EXERCISE MATERIALS:
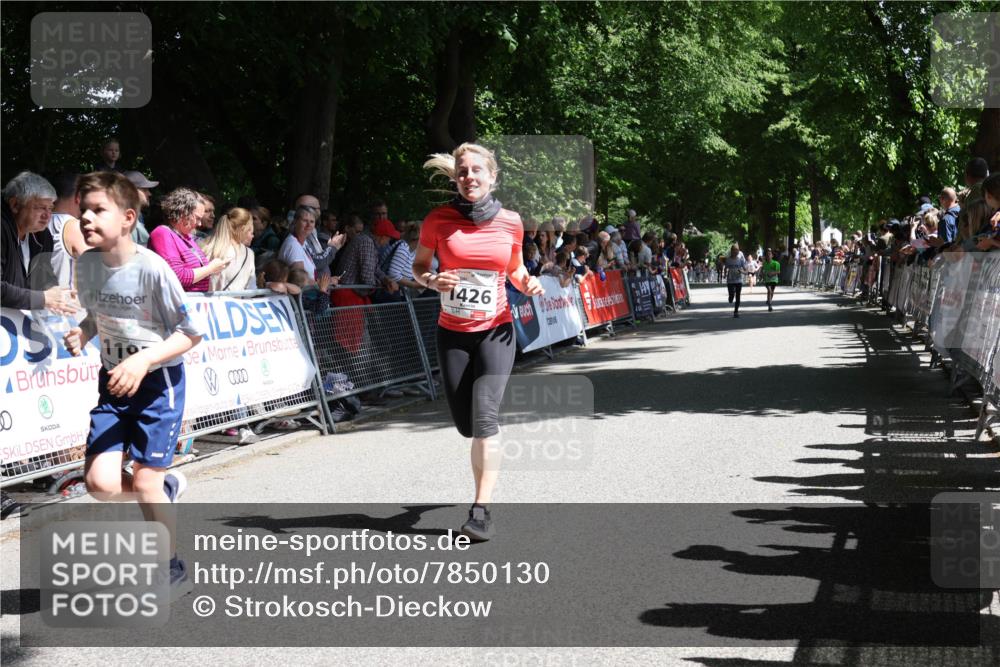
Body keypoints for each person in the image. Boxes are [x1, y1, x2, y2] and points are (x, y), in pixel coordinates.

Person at [63, 171, 204, 597]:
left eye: (98, 209)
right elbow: (100, 311)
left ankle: (171, 566)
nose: (86, 217)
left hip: (159, 382)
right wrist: (85, 331)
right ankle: (167, 487)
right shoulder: (86, 264)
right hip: (113, 382)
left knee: (144, 480)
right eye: (82, 208)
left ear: (127, 218)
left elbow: (190, 333)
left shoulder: (152, 267)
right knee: (101, 485)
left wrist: (143, 359)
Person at [412, 142, 544, 541]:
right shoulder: (438, 220)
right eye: (462, 171)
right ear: (456, 178)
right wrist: (433, 279)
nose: (469, 176)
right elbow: (419, 266)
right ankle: (480, 487)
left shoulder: (510, 222)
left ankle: (480, 510)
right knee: (466, 424)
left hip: (496, 330)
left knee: (486, 417)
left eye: (476, 170)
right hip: (452, 331)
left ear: (492, 176)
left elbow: (516, 269)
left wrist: (529, 282)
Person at [1, 171, 75, 313]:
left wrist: (57, 293)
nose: (47, 216)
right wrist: (43, 299)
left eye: (50, 208)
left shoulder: (43, 235)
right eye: (40, 207)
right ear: (15, 205)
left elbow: (44, 276)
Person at [148, 188, 229, 292]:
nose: (199, 224)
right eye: (197, 218)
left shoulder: (187, 236)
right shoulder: (162, 234)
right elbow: (177, 276)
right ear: (183, 213)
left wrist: (214, 269)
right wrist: (210, 268)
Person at [47, 172, 89, 288]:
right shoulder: (73, 226)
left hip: (37, 301)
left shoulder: (37, 222)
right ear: (78, 197)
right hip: (65, 303)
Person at [201, 207, 257, 292]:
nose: (253, 235)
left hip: (205, 303)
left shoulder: (205, 246)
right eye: (250, 231)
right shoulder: (248, 254)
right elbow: (251, 289)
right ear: (243, 229)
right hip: (234, 304)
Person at [278, 206, 320, 277]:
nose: (309, 225)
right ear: (295, 222)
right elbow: (300, 280)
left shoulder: (304, 243)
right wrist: (323, 283)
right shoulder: (293, 245)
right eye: (305, 220)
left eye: (312, 221)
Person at [122, 171, 156, 246]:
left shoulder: (137, 216)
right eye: (145, 189)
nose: (149, 194)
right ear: (131, 191)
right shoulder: (127, 221)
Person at [724, 243, 747, 318]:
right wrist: (724, 274)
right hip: (730, 280)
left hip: (738, 280)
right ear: (731, 251)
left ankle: (736, 311)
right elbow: (725, 268)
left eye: (737, 250)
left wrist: (742, 272)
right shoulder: (728, 259)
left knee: (738, 296)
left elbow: (745, 270)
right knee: (731, 295)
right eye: (734, 250)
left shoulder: (740, 259)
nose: (736, 252)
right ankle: (730, 297)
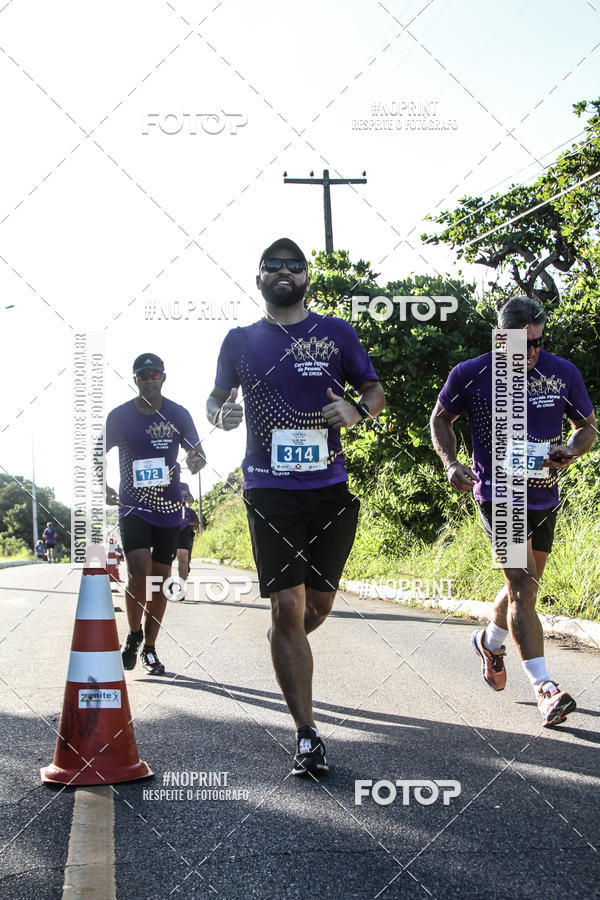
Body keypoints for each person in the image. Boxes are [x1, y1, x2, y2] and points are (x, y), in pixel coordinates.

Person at [207, 238, 385, 776]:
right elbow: (214, 399)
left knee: (316, 609)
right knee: (288, 607)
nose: (284, 272)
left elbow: (375, 391)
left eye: (294, 266)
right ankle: (307, 734)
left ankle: (284, 644)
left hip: (329, 487)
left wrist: (357, 412)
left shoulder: (335, 332)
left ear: (308, 277)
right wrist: (220, 415)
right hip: (269, 488)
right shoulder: (240, 341)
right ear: (258, 278)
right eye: (273, 266)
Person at [430, 296, 596, 727]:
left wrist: (572, 450)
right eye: (523, 345)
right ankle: (545, 688)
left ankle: (490, 642)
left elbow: (587, 427)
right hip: (497, 496)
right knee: (521, 584)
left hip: (543, 494)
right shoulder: (470, 374)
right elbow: (440, 419)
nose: (532, 352)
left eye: (539, 343)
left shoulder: (562, 372)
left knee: (527, 585)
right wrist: (451, 464)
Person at [104, 353, 206, 675]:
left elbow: (198, 452)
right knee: (138, 571)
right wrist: (102, 484)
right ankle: (133, 634)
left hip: (168, 509)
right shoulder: (119, 417)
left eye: (154, 374)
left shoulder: (178, 414)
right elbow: (97, 451)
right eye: (143, 375)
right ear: (134, 379)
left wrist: (196, 460)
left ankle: (149, 648)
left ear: (164, 377)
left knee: (160, 583)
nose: (149, 379)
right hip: (133, 505)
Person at [175, 482, 199, 588]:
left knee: (183, 556)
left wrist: (187, 496)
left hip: (184, 530)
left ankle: (182, 586)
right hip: (164, 522)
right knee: (164, 560)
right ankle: (164, 587)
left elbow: (191, 500)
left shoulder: (183, 485)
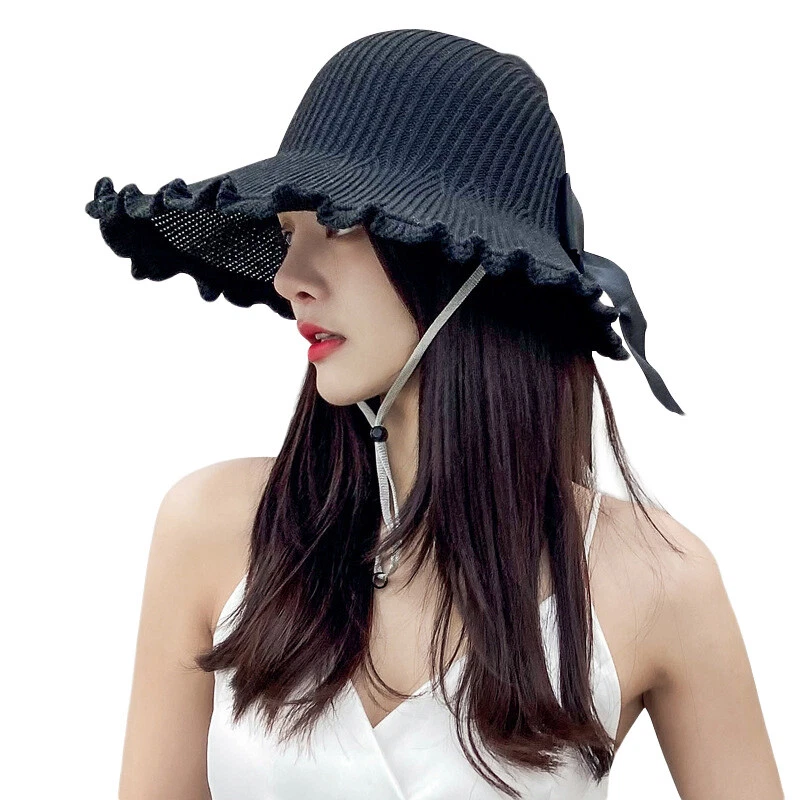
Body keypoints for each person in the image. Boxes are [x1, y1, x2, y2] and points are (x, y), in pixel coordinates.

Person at [89, 28, 783, 800]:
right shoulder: (213, 530)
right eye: (288, 234)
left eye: (337, 225)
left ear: (465, 257)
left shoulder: (658, 583)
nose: (289, 278)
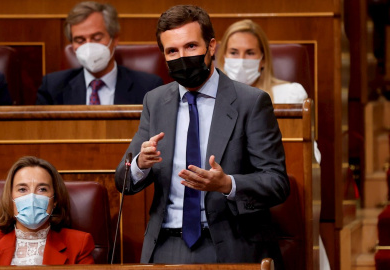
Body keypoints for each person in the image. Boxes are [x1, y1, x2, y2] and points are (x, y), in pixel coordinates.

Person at [115, 5, 288, 268]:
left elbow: (276, 182)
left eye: (191, 47)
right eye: (172, 51)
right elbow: (123, 179)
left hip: (232, 243)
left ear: (211, 46)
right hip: (166, 245)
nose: (182, 57)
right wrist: (140, 163)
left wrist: (227, 184)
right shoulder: (156, 101)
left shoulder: (250, 102)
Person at [0, 156, 95, 265]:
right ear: (10, 198)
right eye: (22, 189)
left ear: (54, 200)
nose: (32, 198)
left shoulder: (79, 244)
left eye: (42, 189)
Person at [36, 1, 163, 105]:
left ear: (115, 39)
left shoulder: (148, 87)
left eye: (97, 38)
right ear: (72, 45)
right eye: (80, 40)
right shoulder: (52, 87)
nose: (89, 45)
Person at [216, 19, 308, 104]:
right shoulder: (210, 96)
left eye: (250, 53)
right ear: (223, 57)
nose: (241, 60)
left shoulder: (289, 96)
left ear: (263, 60)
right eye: (233, 52)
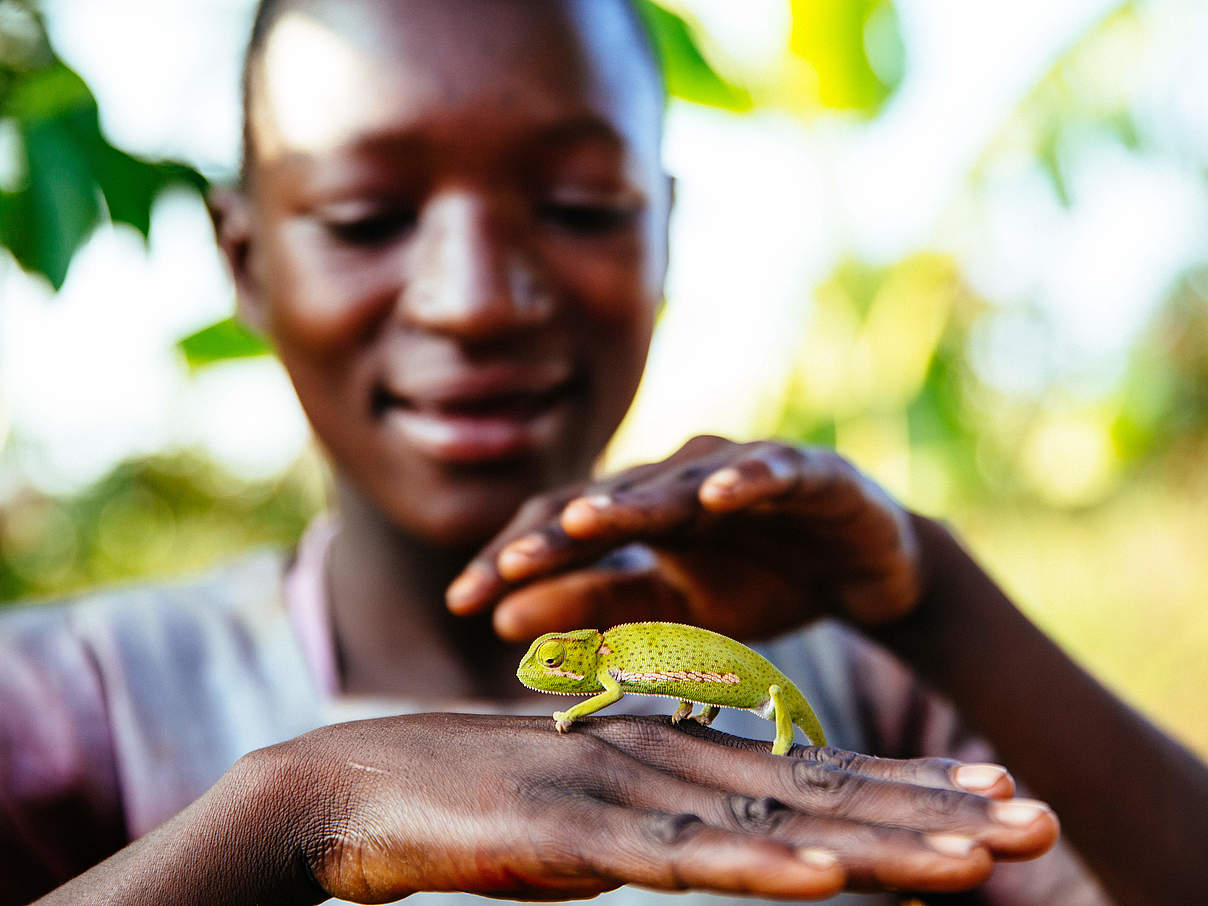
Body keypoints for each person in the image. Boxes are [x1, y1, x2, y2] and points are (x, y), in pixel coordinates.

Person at [2, 0, 1206, 903]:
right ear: (244, 258)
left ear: (667, 235)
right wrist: (291, 811)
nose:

TO DO: Word for word, give again the lines from the line holding "left eye: (337, 225)" through the last line of the material, both included; pictures are not part of the copy.

ANSWER SPACE:
left eye: (337, 225)
left ear: (465, 257)
left shoulder: (658, 583)
nose: (289, 278)
Body keypoints for each person in the image. Boxes are [x1, y1, x2, y2] and points are (x, y), in pixel coordinates.

Person at [115, 5, 288, 268]:
left elbow: (276, 182)
left eye: (191, 47)
right eye: (172, 51)
right elbow: (123, 179)
left hip: (232, 243)
left ear: (211, 46)
right hip: (166, 245)
nose: (182, 57)
right wrist: (140, 163)
left wrist: (227, 184)
right shoulder: (156, 101)
left shoulder: (250, 102)
Person at [0, 156, 95, 265]:
right ear: (10, 198)
right eye: (22, 189)
left ear: (54, 200)
nose: (32, 198)
left shoulder: (79, 244)
left eye: (42, 189)
Person at [36, 1, 163, 105]:
left ear: (115, 39)
left shoulder: (148, 87)
left eye: (97, 38)
right ear: (72, 45)
right eye: (80, 40)
right shoulder: (52, 87)
nose: (89, 45)
Person at [216, 19, 308, 104]:
right shoulder: (210, 96)
left eye: (250, 53)
right ear: (223, 57)
nose: (241, 60)
left shoulder: (289, 96)
left ear: (263, 60)
right eye: (233, 52)
Body keypoints for each person in the image. Boxes are [x1, y1, x2, y2] and points are (x, y), in pixel coordinates.

Person at [2, 0, 1206, 903]:
right ear: (244, 258)
left ear: (667, 235)
right wrist: (291, 811)
nose:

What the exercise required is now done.